Mind you - all this was without any physical injuries, so I’m reluctant to even talk about it, because I have friends and family that have suffered so much more in accidents, sustaining injuries that take months or years to recover from, and some have even lost their dear ones to death in an automobile accident. Please know I am not attempting to compare my experience to yours - just sharing a thing that happened this last week.

So here we are, one week before Christmas, and I thought I would write about something different. But accidents happen, and they disrupt, and maybe that’s something I can take to heart at Christmas. We tend to create scripts and wishlists and ideal scenarios for Christmas, and even now are looking ahead two weeks to our hope-filled plans and goals for a sparkling 2020. Immanuel, God with us, is meant for all the moments - the merrily rolling along and the walks in a winter wonderland and the rides in a one-horse-open-sleigh. And the inconvenient accidents and mistakes, sicknesses and pains, brokenness and failures. All of it. God is with us.

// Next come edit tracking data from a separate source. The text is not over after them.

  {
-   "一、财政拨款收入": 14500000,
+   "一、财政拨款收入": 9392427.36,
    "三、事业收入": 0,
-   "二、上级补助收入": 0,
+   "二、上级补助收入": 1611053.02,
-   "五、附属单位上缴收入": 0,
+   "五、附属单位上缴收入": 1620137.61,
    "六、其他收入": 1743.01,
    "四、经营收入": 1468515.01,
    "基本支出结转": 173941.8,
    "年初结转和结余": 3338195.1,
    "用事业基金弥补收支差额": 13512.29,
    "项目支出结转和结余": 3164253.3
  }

The circumstances of Christ’s birth read like a series of unfortunate events - unwed pregnancy, forced immigration, lack of shelter, and of course, now it’s time for the baby to come! I love to ponder God’s presence, his with-me reality, in quiet, pleasant, beautiful places, or with community brimming with warmth, song and love. But the truth is, he is present in the stark cold, the dark night, the lonely and helpless moments when no one seems to care. He shows up at the point of inconvenience. He’s in the room during that bitter conflict. This is the hope of the gospel. A Savior has been born. He is Christ the Lord. He will save his people from their sins. These true things ring loudly, sing deeply, and ribbon through all the quirky disruptions to our Christmas.

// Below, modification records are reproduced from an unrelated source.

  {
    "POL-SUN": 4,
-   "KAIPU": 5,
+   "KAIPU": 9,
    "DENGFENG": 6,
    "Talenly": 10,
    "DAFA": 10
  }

Scripture Meditation and Affirmation:
Matthew 1:21-23
21 She will give birth to a son, and you are to give him the name Jesus, because he will save his people from their sins.”
22 All this took place to fulfill what the Lord had said through the prophet: 23 “The virgin will conceive and give birth to a son, and they will call him Immanuel” (which means “God with us”).

Prayer:
Immanuel, please help me see past my mistakes, through life’s accidents, beyond disappointment. Help my heart know you are with me, that you are Savior, that you are Lord. Help me experience the peace that the angels proclaimed and the scriptures promise.